LEXINGTON, Va., Nov. 3, 2011 – The U.S. and China are like two elephants in the grass when it comes to development in Africa. That was the colorful metaphor employed throughout the first panel discussion of VMI’s “The Eagle and the Dragon in Africa” conference on Nov. 3. The session put questions on the table for the conference participants to consider.

“There is a saying that when two elephants fight, the grass suffers,” said Sheila Siwela, ambassador of the Republic of Zambia to the United States. “When two elephants don’t fight, the grass grows.”

Narcisse Tiky, assistant professor in residence at the University of Connecticut-Storrs and research associate at the John Goodwin Tower Center for Political Studies at Southern Methodist University, expanded on the metaphor.

“I would like to say that when two elephants fight, all the sheep go, to stay away,” said Tiky. “They stay away and wait for the fight to be over, so that the sheep will actually come and pick up the pieces. Is that what’s happening in Africa?”

Joining Siwela and Tiky in the discussion was Soji Adelaja, professor of land policy and director of the Land Policy Institute at Michigan State University. The discussion was chaired by Donald Sparks, professor of international economics in the School Of Business Administration at the Citadel.

Siwela highlighted the different roles that China and the United States have traditionally played in Africa, with the United States investing in social and educational programs and China investing in infrastructure.

Adelaja acknowledged the range of benefits that have been brought to Africa, but focused his comments on the motivations that China has for investment in Africa.

He explained the extreme ends of those motivations: on one end is an altruistic interest in the development of Africa and on the other is a neo-colonial interest in exploiting Africa’s resources.

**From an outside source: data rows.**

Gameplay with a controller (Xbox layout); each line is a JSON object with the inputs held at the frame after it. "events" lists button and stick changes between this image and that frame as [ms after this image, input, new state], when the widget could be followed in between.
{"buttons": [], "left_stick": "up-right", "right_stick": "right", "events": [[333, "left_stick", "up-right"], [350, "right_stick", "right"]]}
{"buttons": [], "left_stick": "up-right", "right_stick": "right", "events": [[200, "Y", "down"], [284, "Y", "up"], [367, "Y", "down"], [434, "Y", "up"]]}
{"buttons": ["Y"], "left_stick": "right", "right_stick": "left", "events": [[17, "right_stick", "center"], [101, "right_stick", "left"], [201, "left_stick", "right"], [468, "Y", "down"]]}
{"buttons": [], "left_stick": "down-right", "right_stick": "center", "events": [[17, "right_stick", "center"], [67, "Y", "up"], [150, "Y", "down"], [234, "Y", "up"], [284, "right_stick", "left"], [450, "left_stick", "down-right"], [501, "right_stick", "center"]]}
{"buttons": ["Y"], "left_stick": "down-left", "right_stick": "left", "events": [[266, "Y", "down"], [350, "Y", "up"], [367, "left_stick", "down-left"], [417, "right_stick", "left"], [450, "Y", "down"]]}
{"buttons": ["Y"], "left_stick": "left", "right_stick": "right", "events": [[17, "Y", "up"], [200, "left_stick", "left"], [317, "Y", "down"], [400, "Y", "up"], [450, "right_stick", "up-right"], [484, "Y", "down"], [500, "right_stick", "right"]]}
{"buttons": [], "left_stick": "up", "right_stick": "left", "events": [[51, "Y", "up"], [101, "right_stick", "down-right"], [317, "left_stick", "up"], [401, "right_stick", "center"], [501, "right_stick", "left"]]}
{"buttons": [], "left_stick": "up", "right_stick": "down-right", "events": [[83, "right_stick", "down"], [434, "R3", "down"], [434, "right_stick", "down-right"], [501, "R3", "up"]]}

China’s motivations lie somewhere between these extremes, and those motivations are driven by the increasing demands of the Chinese people.

“We’re talking about massive growth in the consumption of food in China, and that raises the question, where is that food going to come from,” said Adelaja. Add to that China’s appetite for natural resources, and motivations for Chinese involvement in Africa are strong.

Adelaja supported his statements by showing consumption trends in China as well as pointing out the resources Africa has to offer.

“When we ask the question ‘Is China good for Africa?’ or ‘Is the United States good for Africa?’ I would like to suggest that our partners in Africa spend a little bit more time looking beyond what is currently happening and try to understand motivations, connecting the dots.”

Tiky raised the question of who benefits from U.S. and Chinese involvement in Africa.

“The question would be, is this competition good for the Africans, for the African people?” said Tiky. “We know that the governments are benefiting, but are the African people benefiting?”

Sparks took the elephant metaphor a step further at the end of the discussion, pointing to the danger to Africa of a close relationship between China and the U.S. in African affairs.

“One last point about the elephant parable,” said Sparks. “When two elephants make love, the grass suffers.”